• [What you will do]: Each and every line below goes into your answer unchanged, but leave out the images.
*** Opening of Records to use ***
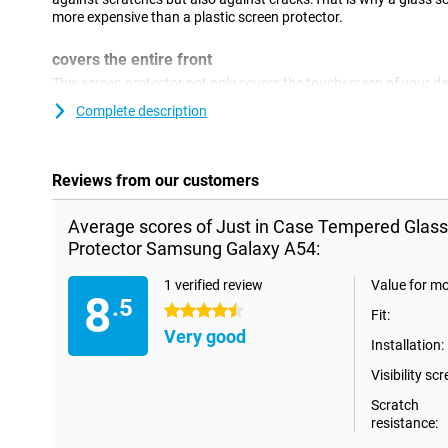
more expensive than a plastic screen protector.
covers the entire front
This screen protector not only covers the touchscreen of your dev
edges.This covers the complete front of your Samsung Galaxy A
Complete description
Reviews from our customers
Average scores of Just in Case Tempered Glas
Protector Samsung Galaxy A54:
1 verified review
Value for m
8
.5
4.5 stars
Fit:
Very good
Installation:
Visibility scr
Scratch
resistance:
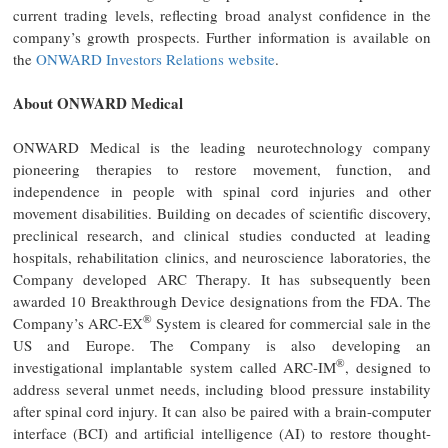
current trading levels, reflecting broad analyst confidence in the
company’s growth prospects. Further information is available on
the
ONWARD Investors Relations website
.
About ONWARD Medical
ONWARD Medical is the leading neurotechnology company
pioneering therapies to restore movement, function, and
independence in people with spinal cord injuries and other
movement disabilities. Building on decades of scientific discovery,
preclinical research, and clinical studies conducted at leading
hospitals, rehabilitation clinics, and neuroscience laboratories, the
Company developed ARC Therapy. It has subsequently been
awarded 10 Breakthrough Device designations from the FDA. The
®
Company’s ARC-EX
System is cleared for commercial sale in the
US and Europe. The Company is also developing an
®
investigational implantable system called ARC-IM
, designed to
address several unmet needs, including blood pressure instability
after spinal cord injury. It can also be paired with a brain-computer
interface (BCI) and artificial intelligence (AI) to restore thought-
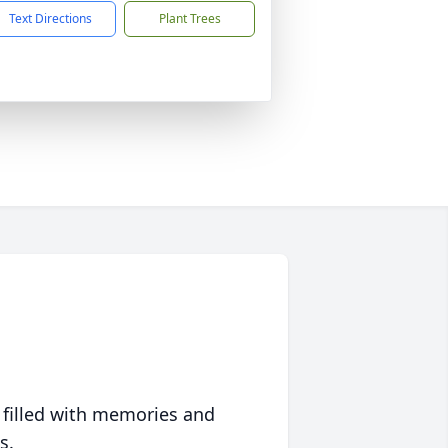
Text Directions
Plant Trees
 filled with memories and
s.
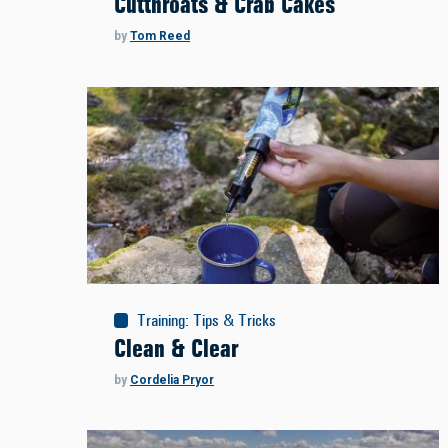
Cutthroats & Crab Cakes
by
Tom Reed
Training
:
Tips & Tricks
Clean & Clear
by
Cordelia Pryor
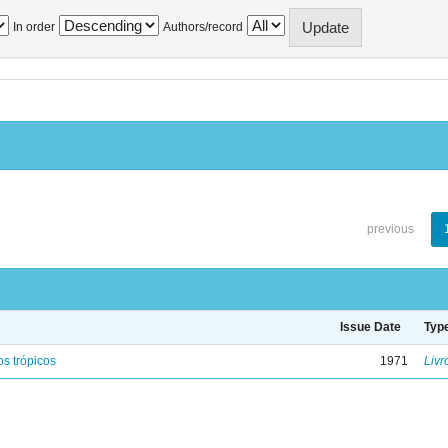
In order
Authors/record
previous
Issue Date
Typ
s trópicos
1971
Livr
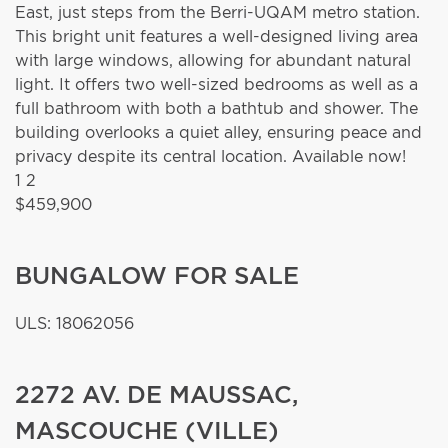
East, just steps from the Berri-UQAM metro station.
This bright unit features a well-designed living area
with large windows, allowing for abundant natural
light. It offers two well-sized bedrooms as well as a
full bathroom with both a bathtub and shower. The
building overlooks a quiet alley, ensuring peace and
privacy despite its central location. Available now!
1
2
$459,900
BUNGALOW FOR SALE
ULS: 18062056
2272 AV. DE MAUSSAC,
MASCOUCHE (VILLE)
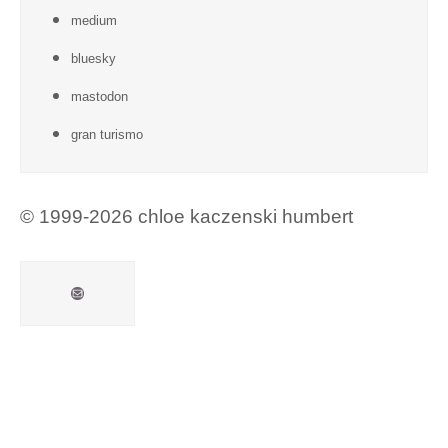
medium
bluesky
mastodon
gran turismo
© 1999-2026 chloe kaczenski humbert
Mail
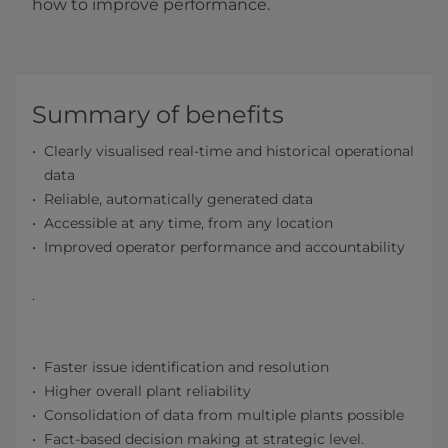
how to improve performance.
Summary of benefits
Clearly visualised real-time and historical operational
data
Reliable, automatically generated data
Accessible at any time, from any location
Improved operator performance and accountability
.
Faster issue identification and resolution
Higher overall plant reliability
Consolidation of data from multiple plants possible
Fact-based decision making at strategic level.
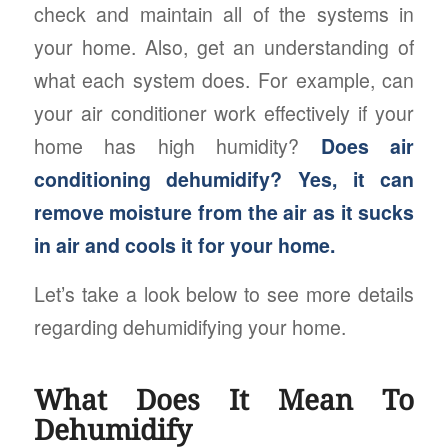
check and maintain all of the systems in
your home. Also, get an understanding of
what each system does. For example, can
your air conditioner work effectively if your
home has high humidity?
Does air
conditioning dehumidify? Yes, it can
remove moisture from the air as it sucks
in air and cools it for your home.
Let’s take a look below to see more details
regarding dehumidifying your home.
What Does It Mean To
Dehumidify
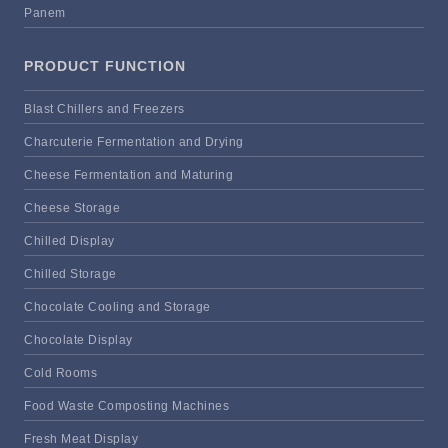
Panem
PRODUCT FUNCTION
Blast Chillers and Freezers
Charcuterie Fermentation and Drying
Cheese Fermentation and Maturing
Cheese Storage
Chilled Display
Chilled Storage
Chocolate Cooling and Storage
Chocolate Display
Cold Rooms
Food Waste Composting Machines
Fresh Meat Display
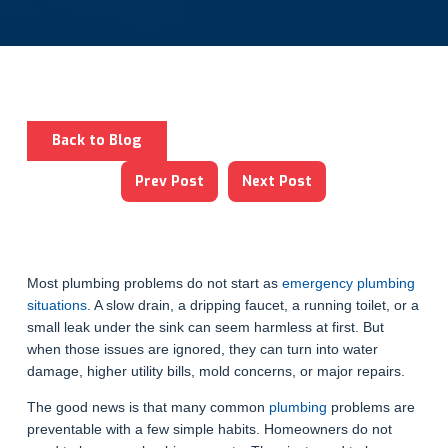
Back to Blog
Prev Post
Next Post
Most plumbing problems do not start as
emergency plumbing
situations
. A slow drain, a dripping faucet, a running toilet, or a
small leak under the sink can seem harmless at first. But
when those issues are ignored, they can turn into water
damage, higher utility bills, mold concerns, or major repairs.
The good news is that many common
plumbing
problems are
preventable with a few simple habits. Homeowners do not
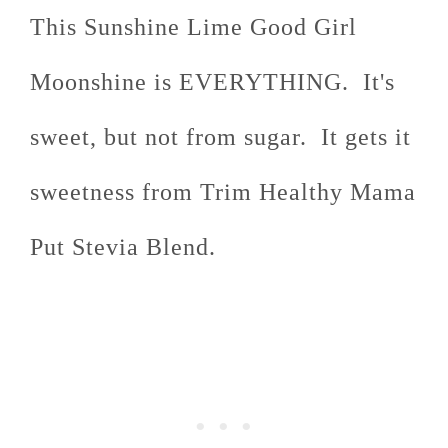
This Sunshine Lime Good Girl
Moonshine is EVERYTHING. It's
sweet, but not from sugar. It gets it
sweetness from Trim Healthy Mama
Put Stevia Blend.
*** Close of Records to use ***
• [Task solution]:
more expensive than a plastic screen protector.
covers the entire front
This screen protector not only covers the touchscreen of your dev
edges.This covers the complete front of your Samsung Galaxy A
Complete description
Reviews from our customers
Average scores of Just in Case Tempered Glas
Protector Samsung Galaxy A54:
1 verified review
Value for m
8
.5
4.5 stars
Fit:
Very good
Installation:
Visibility scr
Scratch
resistance:
current trading levels, reflecting broad analyst confidence in the
company’s growth prospects. Further information is available on
the
ONWARD Investors Relations website
.
About ONWARD Medical
ONWARD Medical is the leading neurotechnology company
pioneering therapies to restore movement, function, and
independence in people with spinal cord injuries and other
movement disabilities. Building on decades of scientific discovery,
preclinical research, and clinical studies conducted at leading
hospitals, rehabilitation clinics, and neuroscience laboratories, the
Company developed ARC Therapy. It has subsequently been
awarded 10 Breakthrough Device designations from the FDA. The
®
Company’s ARC-EX
System is cleared for commercial sale in the
US and Europe. The Company is also developing an
®
investigational implantable system called ARC-IM
, designed to
address several unmet needs, including blood pressure instability
after spinal cord injury. It can also be paired with a brain-computer
interface (BCI) and artificial intelligence (AI) to restore thought-
Text Directions
Plant Trees
 filled with memories and
s.
Cutthroats & Crab Cakes
by
Tom Reed
Training
:
Tips & Tricks
Clean & Clear
by
Cordelia Pryor
In order
Authors/record
previous
Issue Date
Typ
s trópicos
1971
Livr
East, just steps from the Berri-UQAM metro station.
This bright unit features a well-designed living area
with large windows, allowing for abundant natural
light. It offers two well-sized bedrooms as well as a
full bathroom with both a bathtub and shower. The
building overlooks a quiet alley, ensuring peace and
privacy despite its central location. Available now!
1
2
$459,900
BUNGALOW FOR SALE
ULS: 18062056
2272 AV. DE MAUSSAC,
MASCOUCHE (VILLE)
medium
bluesky
mastodon
gran turismo
© 1999-2026 chloe kaczenski humbert
Mail
how to improve performance.
Summary of benefits
Clearly visualised real-time and historical operational
data
Reliable, automatically generated data
Accessible at any time, from any location
Improved operator performance and accountability
.
Faster issue identification and resolution
Higher overall plant reliability
Consolidation of data from multiple plants possible
Fact-based decision making at strategic level.
check and maintain all of the systems in
your home. Also, get an understanding of
what each system does. For example, can
your air conditioner work effectively if your
home has high humidity?
Does air
conditioning dehumidify? Yes, it can
remove moisture from the air as it sucks
in air and cools it for your home.
Let’s take a look below to see more details
regarding dehumidifying your home.
What Does It Mean To
Dehumidify
Panem
PRODUCT FUNCTION
Blast Chillers and Freezers
Charcuterie Fermentation and Drying
Cheese Fermentation and Maturing
Cheese Storage
Chilled Display
Chilled Storage
Chocolate Cooling and Storage
Chocolate Display
Cold Rooms
Food Waste Composting Machines
Fresh Meat Display
Back to Blog
Prev Post
Next Post
Most plumbing problems do not start as
emergency plumbing
situations
. A slow drain, a dripping faucet, a running toilet, or a
small leak under the sink can seem harmless at first. But
when those issues are ignored, they can turn into water
damage, higher utility bills, mold concerns, or major repairs.
The good news is that many common
plumbing
problems are
preventable with a few simple habits. Homeowners do not
This Sunshine Lime Good Girl
Moonshine is EVERYTHING. It's
sweet, but not from sugar. It gets it
sweetness from Trim Healthy Mama
Put Stevia Blend.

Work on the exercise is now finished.